I have been asked to write an essay for an academic book. I could write quite a good essay for this book, and it's published by a very respectable publisher. But they are not going to pay me anything. This is standard practice with academic publishing, and is based on the rather dodgy premise that academic writers are already being paid by their academic institutions and that they need the publications to improve their rating and to gain kudos.
Now, I'm not paid by an academic institution, I don't need any kind of rating or accreditation or kudos, and I will have to take time off paid writing to do it. It looks as though there is no reason at all to do it, doesn't there?
On the other hand... the book is for students, and I have a lot of sympathy for students. I can write something that will give them insights they won't get from the other contributors, precisely because I am a practising commercial writer and not an academic who writes the odd bit of fiction and doesn't have to live on the income from it. Unless all creative writing students are going to become creative writing teachers (and I don't think that is unlikely, actually), what I have to say might be rather useful for them. But then again, the very large publisher is presumably intending to make money from this book. They will doubtless pay their in-house staff, the printers, the electricity bill and all other costs relating to this book. So why on earth should they get away with not paying the contributors, the very people who will make the book unique and uniquely useful?
They want 5,000 words from me.
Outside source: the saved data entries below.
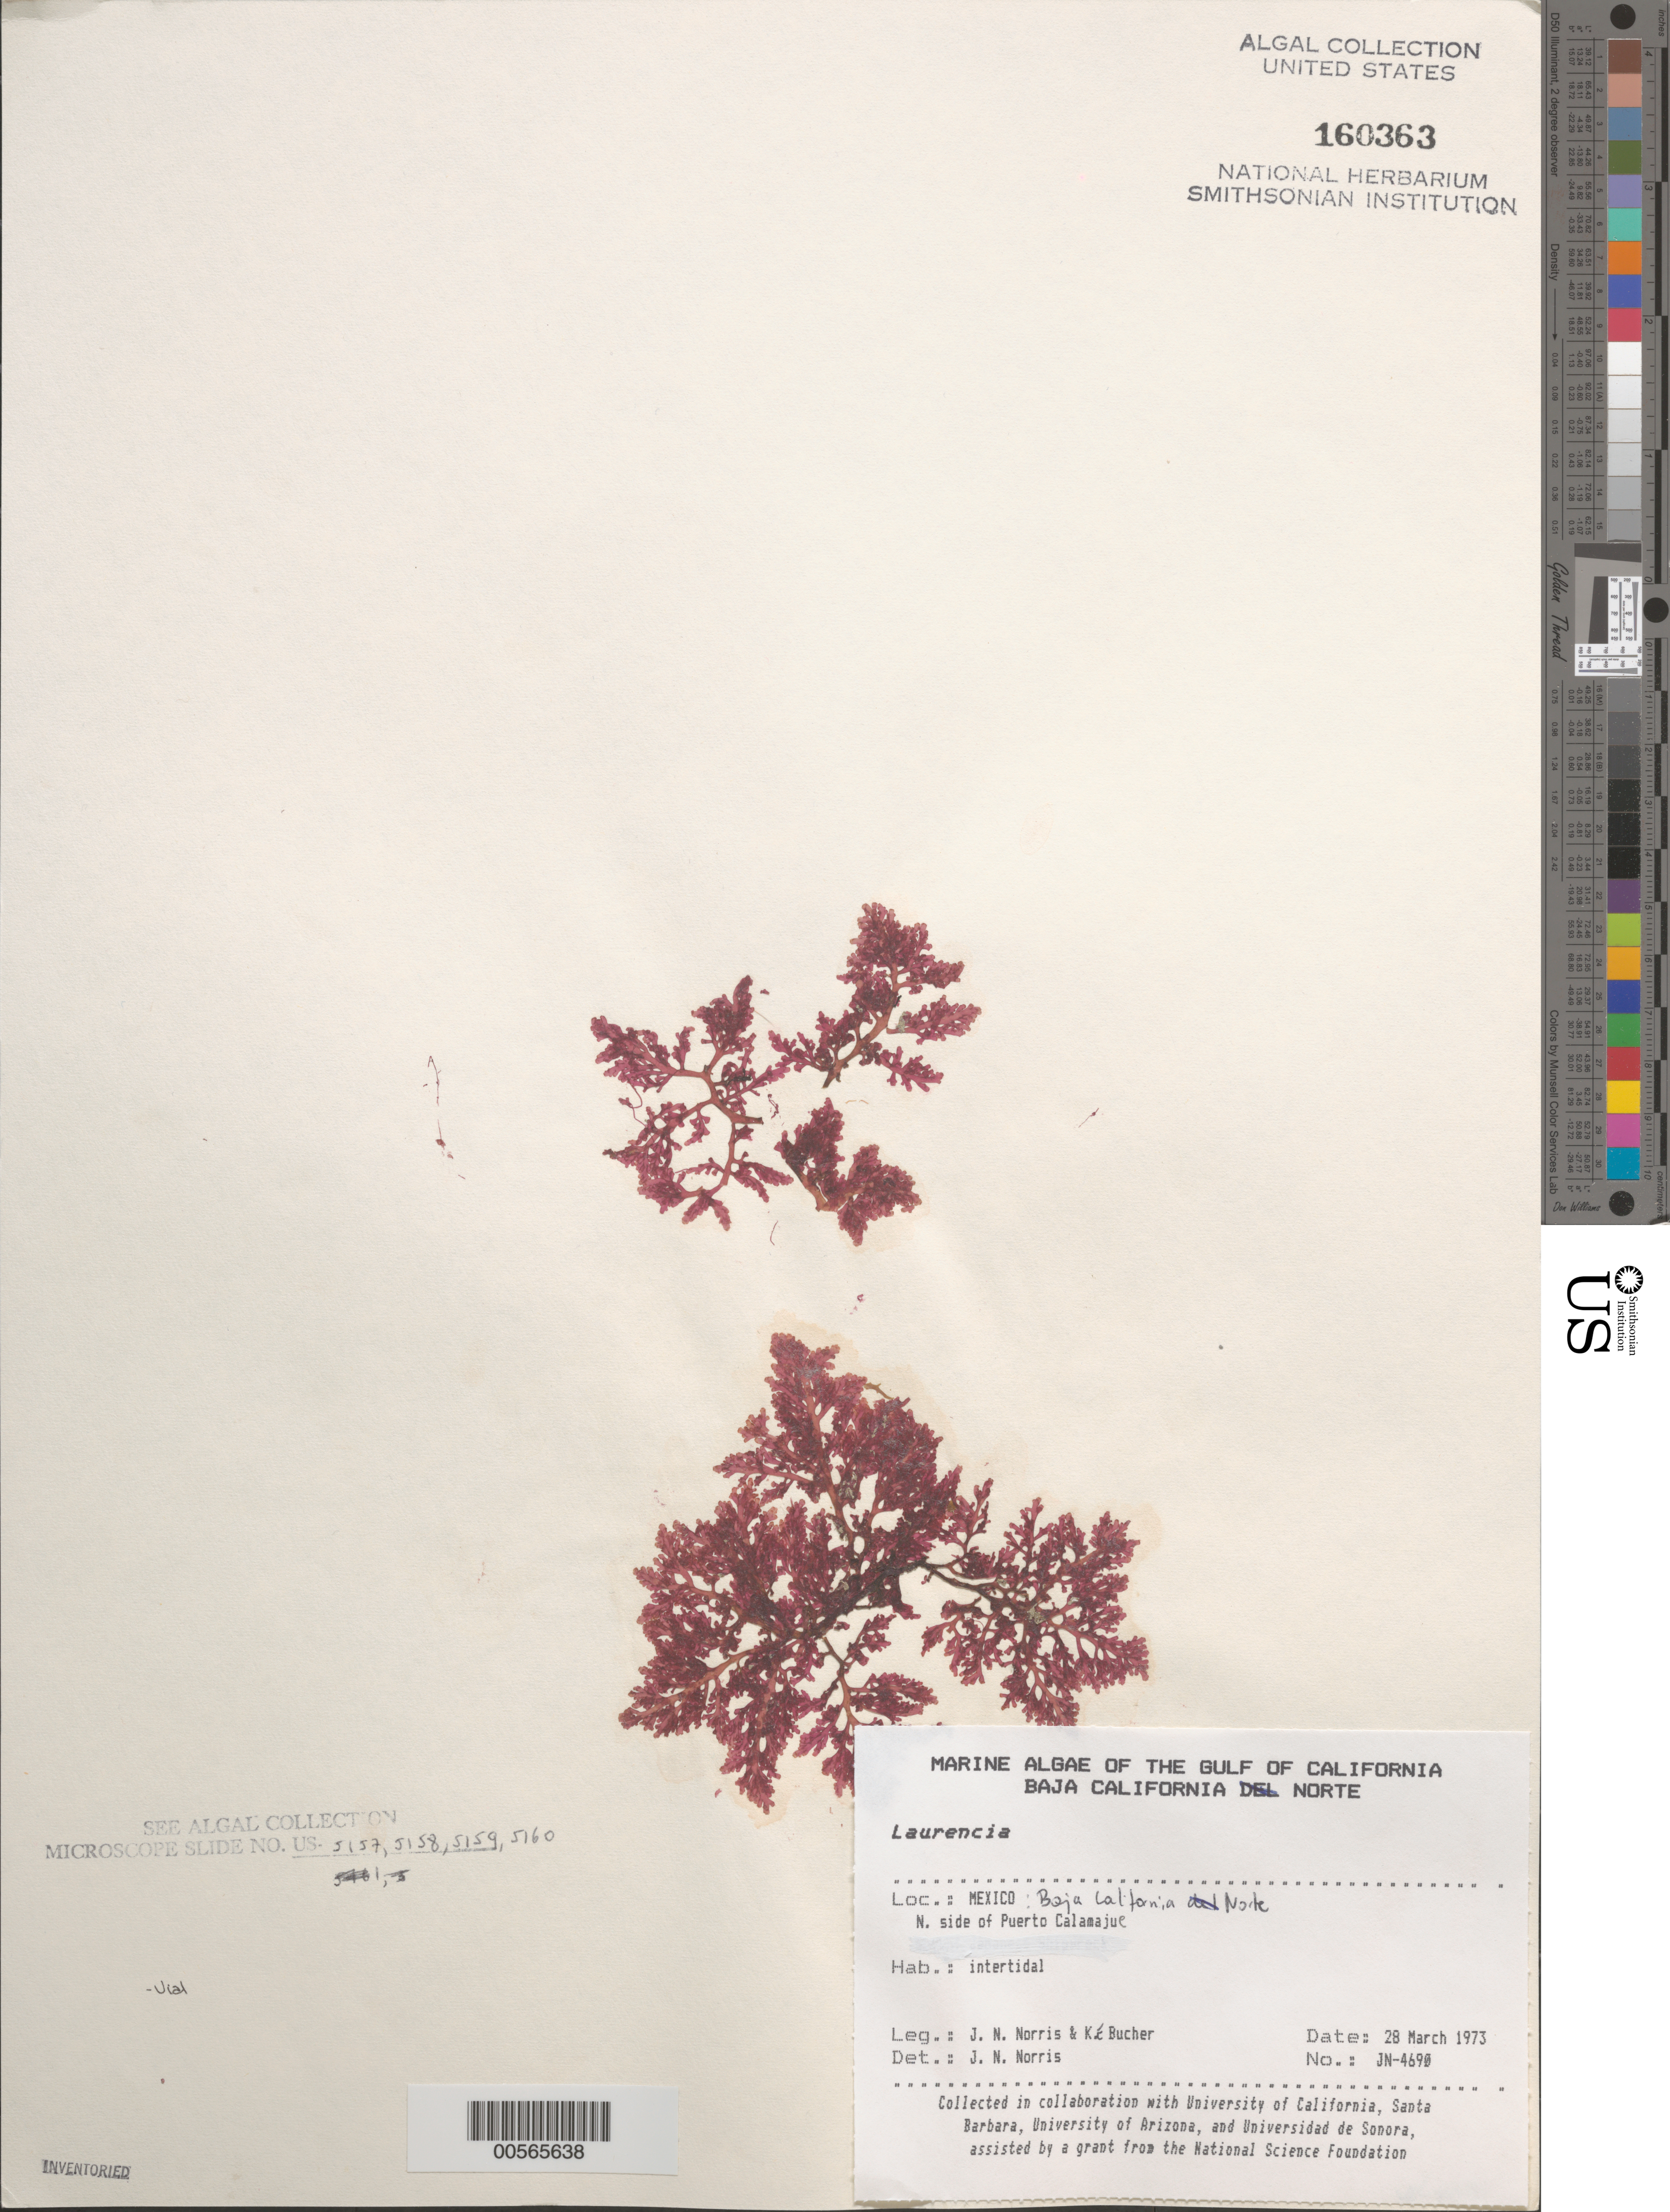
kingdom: Plantae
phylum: Rhodophyta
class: Florideophyceae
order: Ceramiales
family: Rhodomelaceae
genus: Laurencia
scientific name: Laurencia sp.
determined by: Norris, James N.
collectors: J. N. Norris & K. E. Bucher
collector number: JN-4690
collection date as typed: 28 Mar 1973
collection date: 1973-03-28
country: Mexico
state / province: Baja California Norte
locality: Puerto Calamajue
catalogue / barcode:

To write something decent will take at least two days. Even writing journalism for a worthy outlet (rather than a well-financed national paper) I could get £500 for 5,000 words. I could get a lot more writing a book that length. If I'm going to spend two days not earning, I could spend the time with my daughter, or go to see friends, or spend it in art galleries. If I'm going to use the time writing, I could write something speculative that I want to write but don't have a commission for. Or I could write for an organisation that can't afford to pay me, rather than for one that just doesn't want to pay me.
Why should an international publisher (with whom I have published many other books, incidentally, for money) be a scrounger? Is the book truly uneconomic? Can't they charge a pound more for it and pay the contributors? What kind of business model is this, and why does no-one ever challenge it? The last time I wrote an academic book - a long time ago, I admit - I got a royalty.
I have no quarrel with the editor, and would like to help with her project as it's interesting and worthwhile, but I'm not sure I can persuade myself that my time is better spent doing this than earning £500 and giving it all to the homeless, or earthquake relief, or some other worthy cause. A publisher is not a charity and not a worthy cause - why should it act as though it has a dog on a string to support and no permanent address?
Is there a good enough reason to write this essay? I would be interested to hear your thoughts, kind readers - especially if you're a publisher.